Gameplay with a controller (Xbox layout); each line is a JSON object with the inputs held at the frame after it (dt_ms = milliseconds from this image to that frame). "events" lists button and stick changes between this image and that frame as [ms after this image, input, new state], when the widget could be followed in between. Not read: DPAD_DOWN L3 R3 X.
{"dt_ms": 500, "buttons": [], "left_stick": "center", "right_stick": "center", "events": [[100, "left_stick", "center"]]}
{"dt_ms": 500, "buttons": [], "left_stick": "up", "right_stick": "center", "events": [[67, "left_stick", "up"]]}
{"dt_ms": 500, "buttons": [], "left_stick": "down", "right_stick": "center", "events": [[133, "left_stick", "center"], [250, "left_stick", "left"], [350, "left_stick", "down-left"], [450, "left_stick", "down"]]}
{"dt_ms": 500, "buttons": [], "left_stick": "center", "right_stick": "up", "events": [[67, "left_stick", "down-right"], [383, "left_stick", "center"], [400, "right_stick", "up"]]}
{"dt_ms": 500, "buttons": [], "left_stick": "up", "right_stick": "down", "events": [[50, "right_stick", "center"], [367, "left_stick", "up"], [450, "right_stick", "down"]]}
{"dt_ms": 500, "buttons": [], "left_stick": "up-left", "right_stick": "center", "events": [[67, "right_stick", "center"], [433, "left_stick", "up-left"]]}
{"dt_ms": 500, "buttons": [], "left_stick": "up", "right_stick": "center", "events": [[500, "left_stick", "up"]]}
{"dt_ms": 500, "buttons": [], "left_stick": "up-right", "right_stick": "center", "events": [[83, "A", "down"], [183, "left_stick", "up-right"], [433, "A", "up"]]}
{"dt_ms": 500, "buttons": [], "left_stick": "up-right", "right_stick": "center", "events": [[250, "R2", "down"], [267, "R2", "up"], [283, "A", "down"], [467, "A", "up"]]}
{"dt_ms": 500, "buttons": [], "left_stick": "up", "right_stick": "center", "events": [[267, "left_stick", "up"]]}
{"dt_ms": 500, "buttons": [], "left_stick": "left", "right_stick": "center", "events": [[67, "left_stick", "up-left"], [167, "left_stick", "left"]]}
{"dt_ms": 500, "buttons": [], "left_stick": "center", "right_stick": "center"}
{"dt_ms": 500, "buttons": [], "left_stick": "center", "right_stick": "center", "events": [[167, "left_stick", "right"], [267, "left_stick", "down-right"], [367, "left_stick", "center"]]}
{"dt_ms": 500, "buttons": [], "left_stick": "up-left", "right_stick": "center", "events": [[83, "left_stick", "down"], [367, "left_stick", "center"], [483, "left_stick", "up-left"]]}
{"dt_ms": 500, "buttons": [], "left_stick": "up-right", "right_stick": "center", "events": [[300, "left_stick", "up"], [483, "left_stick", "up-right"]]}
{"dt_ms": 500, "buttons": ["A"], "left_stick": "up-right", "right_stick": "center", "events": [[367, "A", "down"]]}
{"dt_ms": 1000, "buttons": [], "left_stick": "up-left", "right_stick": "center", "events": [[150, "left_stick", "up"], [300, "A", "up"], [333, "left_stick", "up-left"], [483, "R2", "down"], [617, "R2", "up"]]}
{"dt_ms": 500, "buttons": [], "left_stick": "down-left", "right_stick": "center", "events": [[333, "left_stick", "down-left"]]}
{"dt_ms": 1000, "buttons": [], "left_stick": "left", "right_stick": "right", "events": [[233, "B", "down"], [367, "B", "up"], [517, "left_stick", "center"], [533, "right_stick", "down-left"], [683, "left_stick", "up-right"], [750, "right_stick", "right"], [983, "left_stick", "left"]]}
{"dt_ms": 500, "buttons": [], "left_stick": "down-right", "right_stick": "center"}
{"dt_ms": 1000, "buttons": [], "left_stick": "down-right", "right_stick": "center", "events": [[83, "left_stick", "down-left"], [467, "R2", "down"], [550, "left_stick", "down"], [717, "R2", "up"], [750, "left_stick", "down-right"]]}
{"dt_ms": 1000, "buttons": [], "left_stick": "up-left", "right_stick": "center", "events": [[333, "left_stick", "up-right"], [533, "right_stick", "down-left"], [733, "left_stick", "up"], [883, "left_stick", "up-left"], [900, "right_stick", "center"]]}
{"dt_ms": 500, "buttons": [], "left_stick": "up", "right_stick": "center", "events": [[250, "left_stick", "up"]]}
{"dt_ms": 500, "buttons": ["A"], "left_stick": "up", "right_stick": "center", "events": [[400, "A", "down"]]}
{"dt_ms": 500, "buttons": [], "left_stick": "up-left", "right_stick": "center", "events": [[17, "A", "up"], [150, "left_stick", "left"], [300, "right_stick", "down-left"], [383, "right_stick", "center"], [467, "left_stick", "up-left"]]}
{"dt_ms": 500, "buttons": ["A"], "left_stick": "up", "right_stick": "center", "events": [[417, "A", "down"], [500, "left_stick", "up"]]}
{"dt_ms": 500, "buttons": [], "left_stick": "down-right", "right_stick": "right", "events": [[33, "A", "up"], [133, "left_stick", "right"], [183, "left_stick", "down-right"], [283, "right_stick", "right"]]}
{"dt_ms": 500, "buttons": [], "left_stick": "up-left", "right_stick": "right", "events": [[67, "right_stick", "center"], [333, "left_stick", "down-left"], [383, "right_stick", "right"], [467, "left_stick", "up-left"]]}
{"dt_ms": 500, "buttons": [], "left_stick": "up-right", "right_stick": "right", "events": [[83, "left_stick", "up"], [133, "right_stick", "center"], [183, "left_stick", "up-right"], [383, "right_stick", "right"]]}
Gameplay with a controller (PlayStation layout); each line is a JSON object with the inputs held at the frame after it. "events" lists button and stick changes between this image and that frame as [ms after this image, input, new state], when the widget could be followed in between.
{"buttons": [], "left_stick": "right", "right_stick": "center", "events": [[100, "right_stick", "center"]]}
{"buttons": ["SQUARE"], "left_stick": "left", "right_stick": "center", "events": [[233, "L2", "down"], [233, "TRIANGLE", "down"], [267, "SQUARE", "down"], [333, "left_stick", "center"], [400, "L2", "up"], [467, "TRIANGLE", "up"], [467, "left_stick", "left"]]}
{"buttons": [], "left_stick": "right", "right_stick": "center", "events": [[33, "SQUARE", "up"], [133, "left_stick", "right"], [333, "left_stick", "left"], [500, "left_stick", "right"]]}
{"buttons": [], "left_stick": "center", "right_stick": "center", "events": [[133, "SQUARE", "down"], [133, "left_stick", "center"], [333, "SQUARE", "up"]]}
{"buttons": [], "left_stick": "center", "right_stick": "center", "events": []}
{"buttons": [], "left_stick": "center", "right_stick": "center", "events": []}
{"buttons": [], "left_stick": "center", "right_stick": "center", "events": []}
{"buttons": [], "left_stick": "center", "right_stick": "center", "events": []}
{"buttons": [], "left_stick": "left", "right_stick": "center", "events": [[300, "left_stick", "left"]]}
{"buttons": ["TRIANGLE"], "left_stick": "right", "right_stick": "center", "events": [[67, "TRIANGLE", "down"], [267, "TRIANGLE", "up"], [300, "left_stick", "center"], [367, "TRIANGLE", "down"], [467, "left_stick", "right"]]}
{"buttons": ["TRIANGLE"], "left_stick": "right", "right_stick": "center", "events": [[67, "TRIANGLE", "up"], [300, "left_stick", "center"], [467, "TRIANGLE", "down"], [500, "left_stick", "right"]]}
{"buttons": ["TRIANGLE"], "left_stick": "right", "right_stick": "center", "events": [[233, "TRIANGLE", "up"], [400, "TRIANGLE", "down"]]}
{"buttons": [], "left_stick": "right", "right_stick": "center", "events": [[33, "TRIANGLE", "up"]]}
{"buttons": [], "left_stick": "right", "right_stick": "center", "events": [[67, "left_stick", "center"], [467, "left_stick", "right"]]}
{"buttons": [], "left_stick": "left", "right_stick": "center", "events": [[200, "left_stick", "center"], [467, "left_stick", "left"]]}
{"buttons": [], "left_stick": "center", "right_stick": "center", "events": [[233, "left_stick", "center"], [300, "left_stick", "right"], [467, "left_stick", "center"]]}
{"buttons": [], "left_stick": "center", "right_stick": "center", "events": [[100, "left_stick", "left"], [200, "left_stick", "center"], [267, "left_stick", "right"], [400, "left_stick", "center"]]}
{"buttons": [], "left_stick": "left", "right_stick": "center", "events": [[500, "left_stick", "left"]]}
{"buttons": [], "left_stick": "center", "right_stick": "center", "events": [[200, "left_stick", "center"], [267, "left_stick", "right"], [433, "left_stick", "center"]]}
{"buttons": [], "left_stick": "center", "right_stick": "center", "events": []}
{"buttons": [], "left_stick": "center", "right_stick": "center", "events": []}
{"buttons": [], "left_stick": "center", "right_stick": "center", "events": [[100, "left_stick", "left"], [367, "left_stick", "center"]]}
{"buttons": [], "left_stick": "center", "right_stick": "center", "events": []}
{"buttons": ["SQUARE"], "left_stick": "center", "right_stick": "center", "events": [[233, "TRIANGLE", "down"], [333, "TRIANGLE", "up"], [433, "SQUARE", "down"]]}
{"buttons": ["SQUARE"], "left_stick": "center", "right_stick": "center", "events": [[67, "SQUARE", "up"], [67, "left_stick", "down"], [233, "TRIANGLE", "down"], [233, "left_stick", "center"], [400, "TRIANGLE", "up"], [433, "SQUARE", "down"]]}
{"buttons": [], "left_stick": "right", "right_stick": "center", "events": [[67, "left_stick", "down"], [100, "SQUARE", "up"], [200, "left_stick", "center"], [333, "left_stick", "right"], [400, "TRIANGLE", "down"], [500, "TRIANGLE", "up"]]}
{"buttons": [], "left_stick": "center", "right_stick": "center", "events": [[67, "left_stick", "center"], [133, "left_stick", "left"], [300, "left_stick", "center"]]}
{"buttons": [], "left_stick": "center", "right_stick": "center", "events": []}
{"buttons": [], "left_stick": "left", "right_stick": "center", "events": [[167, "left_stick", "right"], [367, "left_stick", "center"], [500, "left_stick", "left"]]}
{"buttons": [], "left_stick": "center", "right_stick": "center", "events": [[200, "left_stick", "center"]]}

» **EXERCISE**
Copy task for the entries above: every line with the string "inputs".

» **SOLUTION TO THIS PROBLEM**
Gameplay with a controller (Xbox layout); each line is a JSON object with the inputs held at the frame after it (dt_ms = milliseconds from this image to that frame). "events" lists button and stick changes between this image and that frame as [ms after this image, input, new state], when the widget could be followed in between. Not read: DPAD_DOWN L3 R3 X.
Gameplay with a controller (PlayStation layout); each line is a JSON object with the inputs held at the frame after it. "events" lists button and stick changes between this image and that frame as [ms after this image, input, new state], when the widget could be followed in between.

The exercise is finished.